ETrade has had enough of the stock shenanigans of meme stock guru Keith Gill, also known as Roaring Kitty, who just happens to be a client of the online brokerage now owned by Morgan Stanley. Gill's non-stop promotion of GameStop on social media, coupled with giant trades, raised concerns about potential stock manipulation. This could force E*Trade to dump the retail trader, according to Wall Street Journal sources.

The scale of Gill's online influence, with millions of followers across various social media platforms, and his active promotion of the struggling video game retailer, has sparked concern among executives at the Morgan Stanley-owned trading platform. The firm is uncomfortable with Gill's presence on the trading platform, as it could attract unwanted attention, given his significant reach. 

That power created concerns he can pump up a stock for his own benefit. Their debate includes whether his actions amounted to manipulation and whether or not the firm is willing to risk drawing the attention of his meme army by removing him, according to people familiar with their internal discussions. -WSJ 

With the SEC unable to decide how to approach the bizarre pump (and dump), and whether to classify Gill's unique social media style as market manipulation, brokerages are now taking action into their own hands.

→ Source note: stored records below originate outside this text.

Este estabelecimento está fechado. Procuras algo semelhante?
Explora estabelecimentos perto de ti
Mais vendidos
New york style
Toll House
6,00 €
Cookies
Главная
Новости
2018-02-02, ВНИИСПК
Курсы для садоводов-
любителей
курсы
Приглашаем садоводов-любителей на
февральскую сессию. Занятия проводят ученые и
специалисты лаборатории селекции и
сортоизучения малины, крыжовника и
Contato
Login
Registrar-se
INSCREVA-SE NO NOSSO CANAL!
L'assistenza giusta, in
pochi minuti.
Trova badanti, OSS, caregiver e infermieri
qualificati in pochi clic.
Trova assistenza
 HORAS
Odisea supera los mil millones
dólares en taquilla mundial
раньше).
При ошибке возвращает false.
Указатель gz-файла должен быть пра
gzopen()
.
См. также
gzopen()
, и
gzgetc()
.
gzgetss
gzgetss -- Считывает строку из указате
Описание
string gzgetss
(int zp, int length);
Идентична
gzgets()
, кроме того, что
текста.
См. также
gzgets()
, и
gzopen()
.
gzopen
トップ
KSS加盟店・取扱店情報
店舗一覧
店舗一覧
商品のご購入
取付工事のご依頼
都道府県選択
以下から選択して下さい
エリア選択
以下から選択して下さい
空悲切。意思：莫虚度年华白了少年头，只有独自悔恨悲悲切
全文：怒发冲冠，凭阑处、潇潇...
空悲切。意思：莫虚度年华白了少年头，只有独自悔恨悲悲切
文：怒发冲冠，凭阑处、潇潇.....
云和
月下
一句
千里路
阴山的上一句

The sources confirmed what became public knowledge late on Sunday, namely that Gill bought a "large volume of GameStop options on E*Trade" before the first pump in May. 

Morgan Stanley employees, knowing that Gill is a customer, looked at his E*Trade account, according to people familiar with the matter. That sort of monitoring of clients is routine.

The employees saw he had purchased call options before the tweet, the people said. A call option gives a trader the right to buy the stock by a certain date at a stated price. At least some of those options expired that week, one of the people said. That meant Gill's trades likely generated profits thanks to the stock move his tweet generated.

Gill's trading continued, likely loading up with equity and short-term options ahead of Sunday's posting of his E*Trade account. He showed GME stock valued at $115.7 million, $65.7 million in GME short-term options, and $29 million in cash.

The post alone on Reddit triggered a stock frenzy in GME on Monday but quickly faded late into the session.

The people said the debate about Gill as a client at Morgan Stanley began three weeks ago, around the time of the first GME pump. They said no decision has been made yet. 

One of the biggest red flags around the first pump was GME's ability to slam the market with an offering of 45 million shares, allowing the company to raise $933 million, and sparking speculation that Gill was working alongside the company.

Meanwhile, sentiment around Gill is shifting: far from the "authentic" retail daytrading beacon that he became in early 2021 when his foray into the historic Gamestop short squeeze sparked the meme stock frenzy, his latest AUM which is clearly in the hundreds of millions "appearing more like manipulation without a solid thesis", has prompted speculation that far from working for himself, Gill may be in cahoots with one or more hedge funds...

... while established voices such as Clifford Asness slammed the "internet scammer" whose "coming back to pump and dump again is insane. It’s a cult. It’s an angry clueless cult (are there other kinds) angry about nonexistent scams and following ridiculous cult leaders."

But what may be the most damning twist in this latest episode of meme stonk mania is that the other OG of the daytrading movement, Dave Portnoy himself, asked if he is a big mark for Roaring Kitty.